Jennifer Del Prete spent nearly a decade in prison after being found guilty in the "shaken baby syndrome" death of an infant in her care. She was released last August after an appeals court found that the prosecution had withheld key evidence that might have exonerated her. Prosecutors are constitutionally required to turn over all pro-defense evidence.

She has now filed a civil rights lawsuit over the same issue. She claims that the police and a prosecution witness conspired to frame her, falsely claiming that there was evidence she had shaken the baby when she had not done so. She says the child simply stopped breathing suddenly. This was possibly due to chronic subdural hematomas or other causes besides violent shaking. Moreover, the medical examiner who performed an autopsy on the child doubted there had been abuse.

According to the Courthouse News Service, the child was in the care of a day care center in another state where Del Prete worked when the baby suddenly stopped breathing. According to the lawsuit, a pediatrician testified that the child's bleeding brain was the result of "shaken baby syndrome," or someone violently shaking the child. That pediatrician, however, never actually performed a physical examination of the child.

It seems that doctor was not even provided with the child's full health history, which would have revealed chronic subdural hematomas. Such a condition might easily have explained bleeding on the brain, casting serious doubt on the "shaken baby" conclusion.

Moreover, the lawsuit claims that the defense was never given a letter by the medical examiner casting doubt on the "shaken baby syndrome" diagnosis.

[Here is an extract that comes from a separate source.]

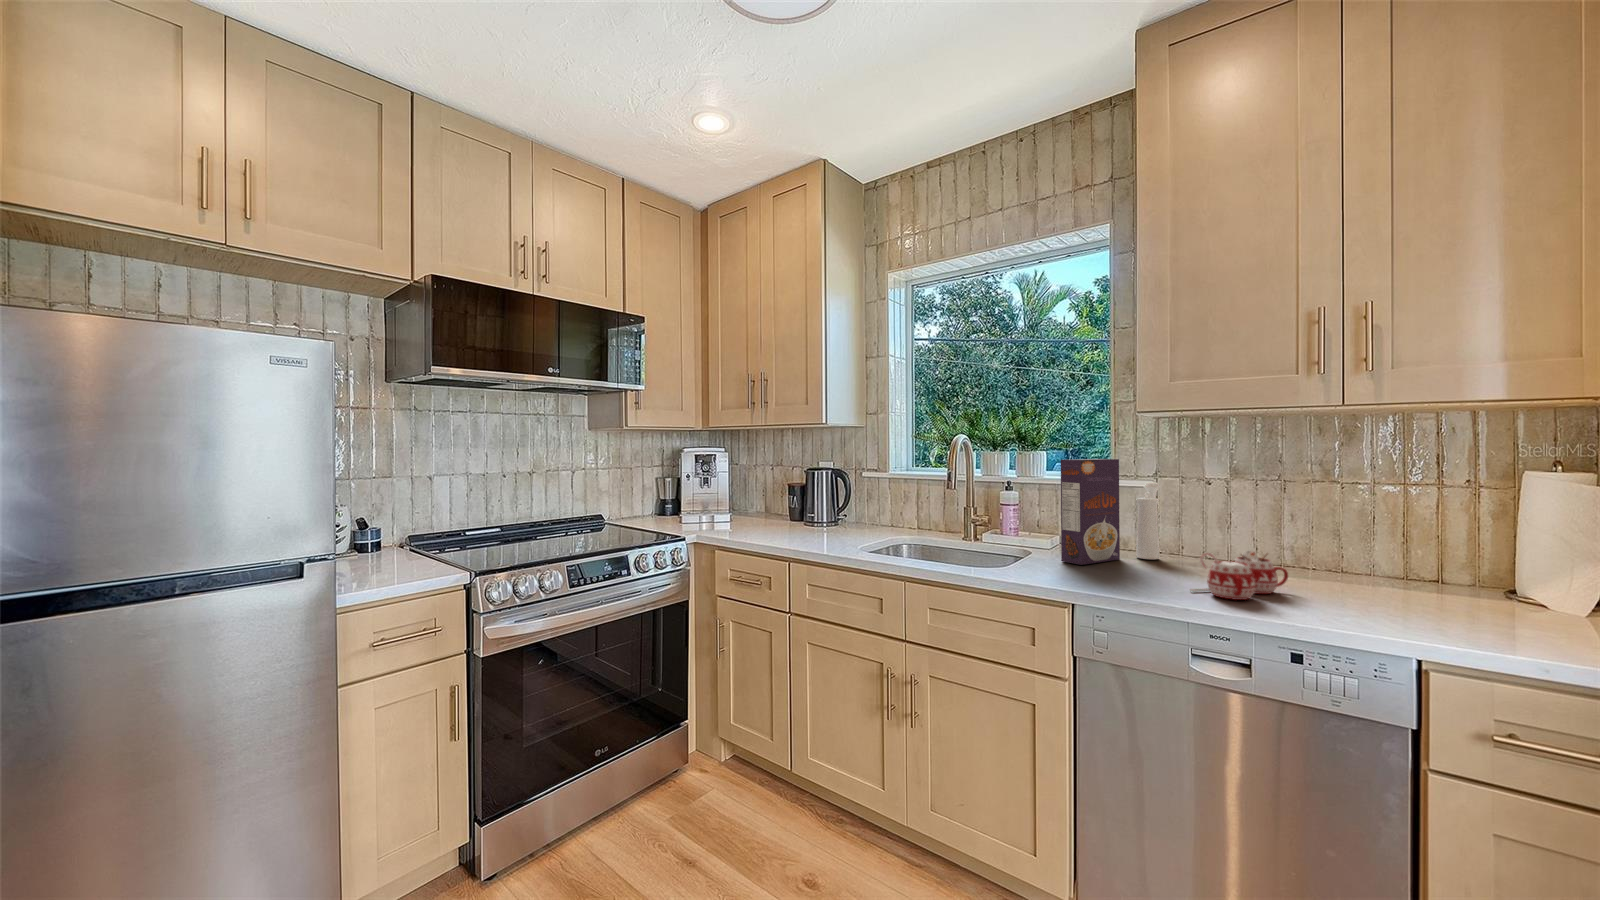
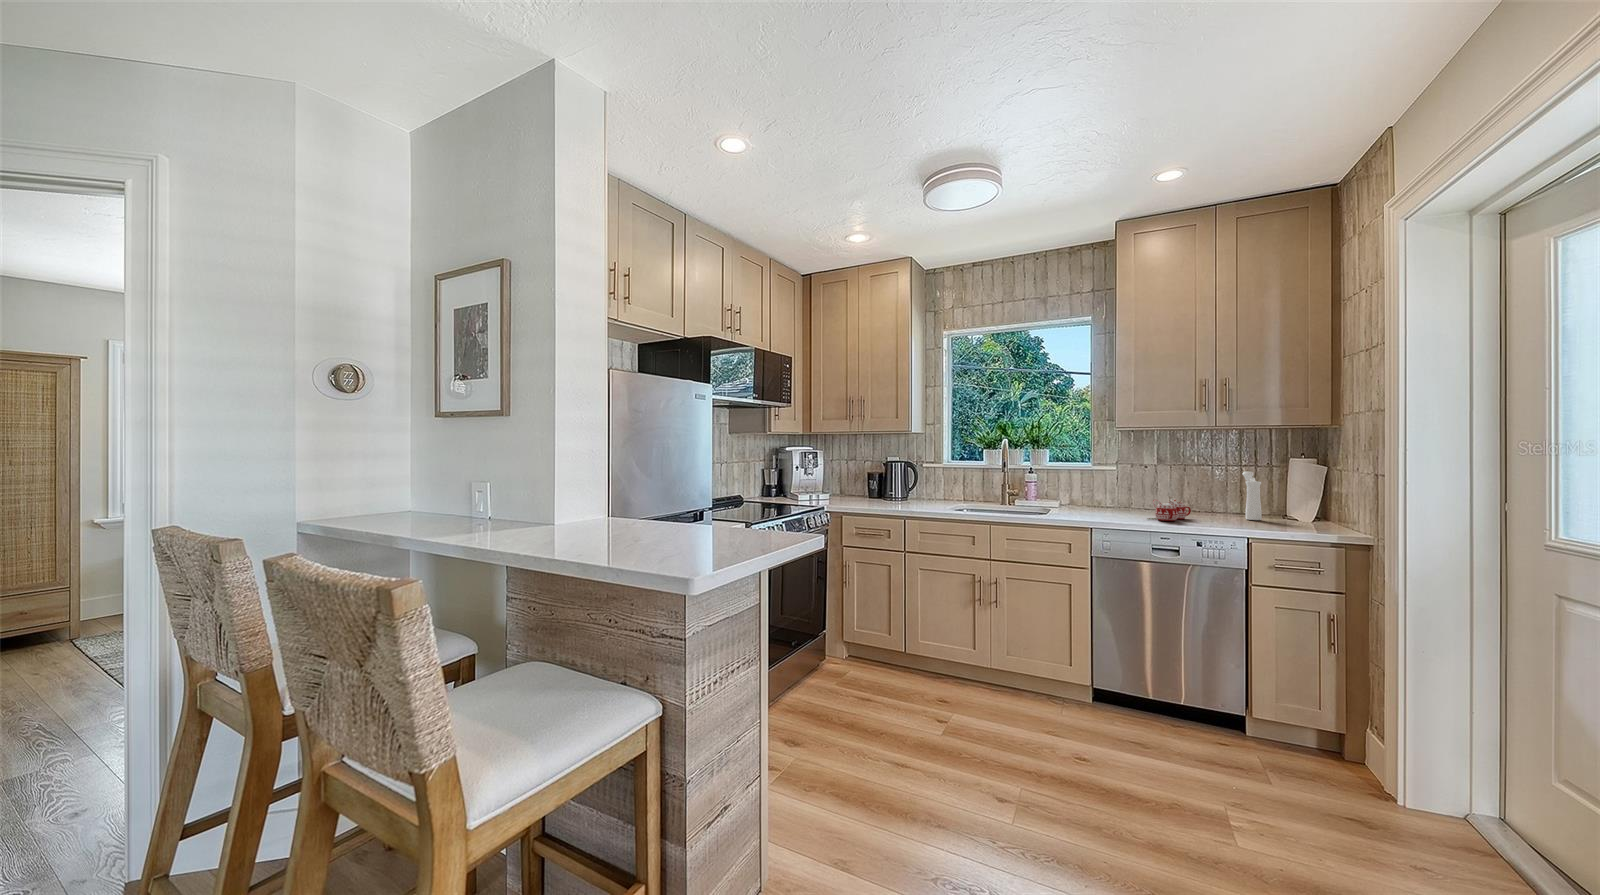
cereal box: present [1061,459,1120,565] -> none [1073,454,1103,512]
pepper mill: present [1136,482,1160,559] -> present [1242,471,1262,520]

That was presumably the violation of her rights that resulted in her release last year.

Del Prete also claims that police officers intentionally concocted a story claiming that she had shaken the child, even though they knew the child's symptoms could easily have been caused by a fall, the chronic subdural hematomas, or another cause.

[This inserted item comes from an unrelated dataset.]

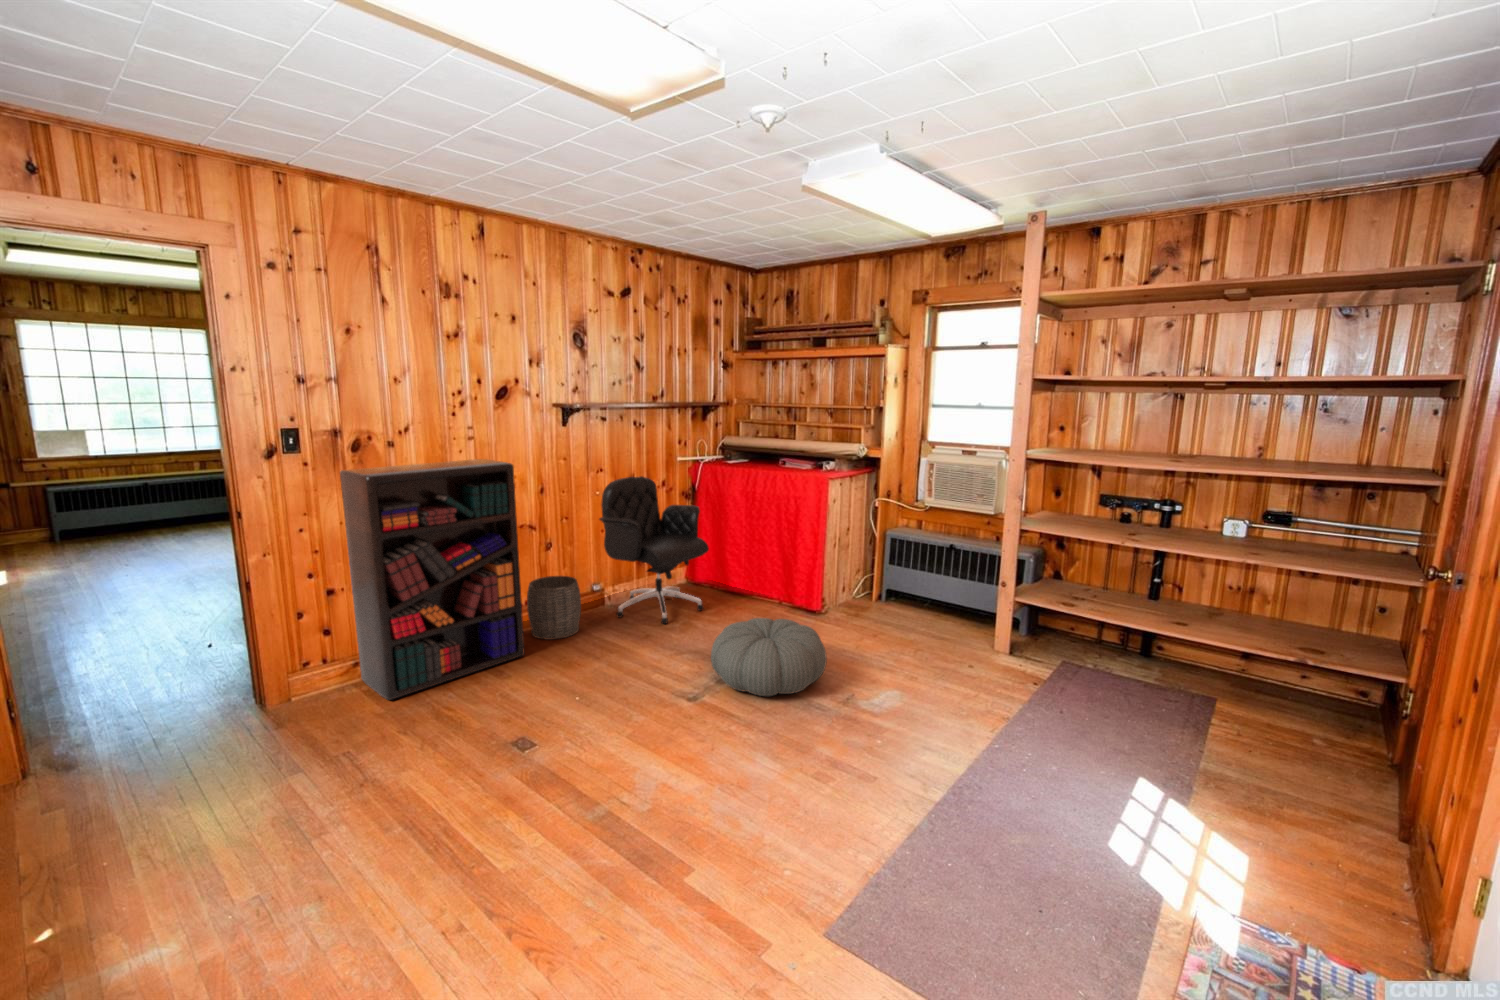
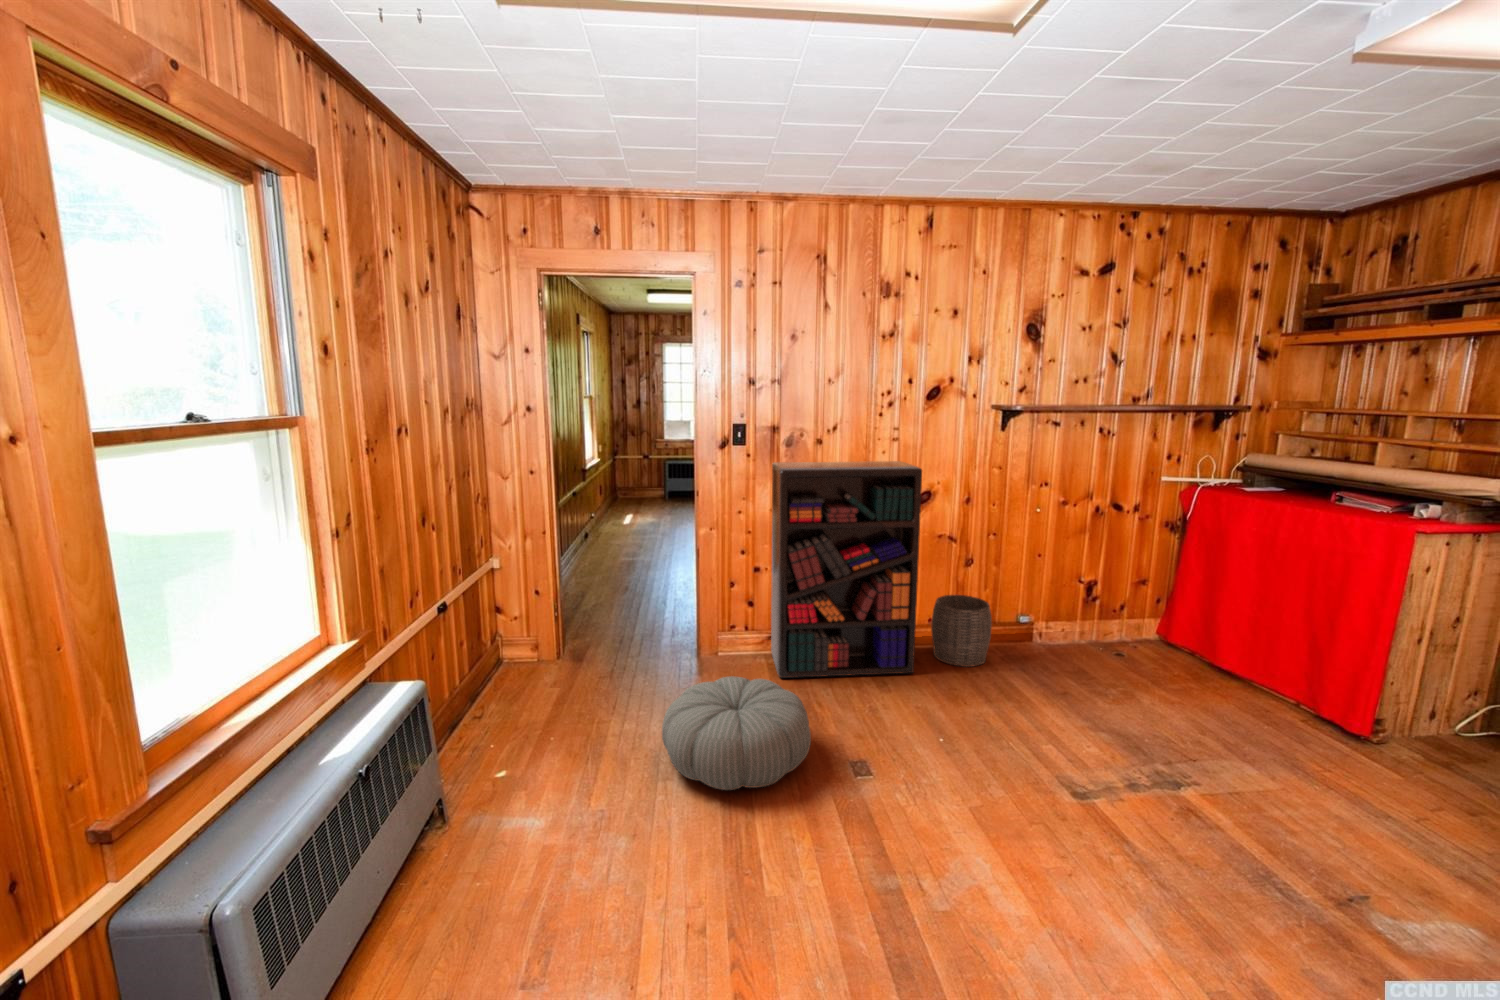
office chair: present [599,476,709,624] -> none [1028,496,1179,687]
pouf: present [711,618,827,696] -> present [662,676,811,790]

She lost more than just a decade of her life due to the case although she did experience fear and distress during her incarceration. The case was highly publicized, meaning she faced stigma and reputational damage. Much more important, however, she lost crucial time with her own children due to the alleged frame-up.

Her children were 7 and 15 when she entered prison, and she lost the chance to see them grow up.

She is seeking punitive damages -- meant to punish the defendant for wrongdoing -- for the violation of her constitutional rights, conspiracy, malicious prosecution and emotional distress.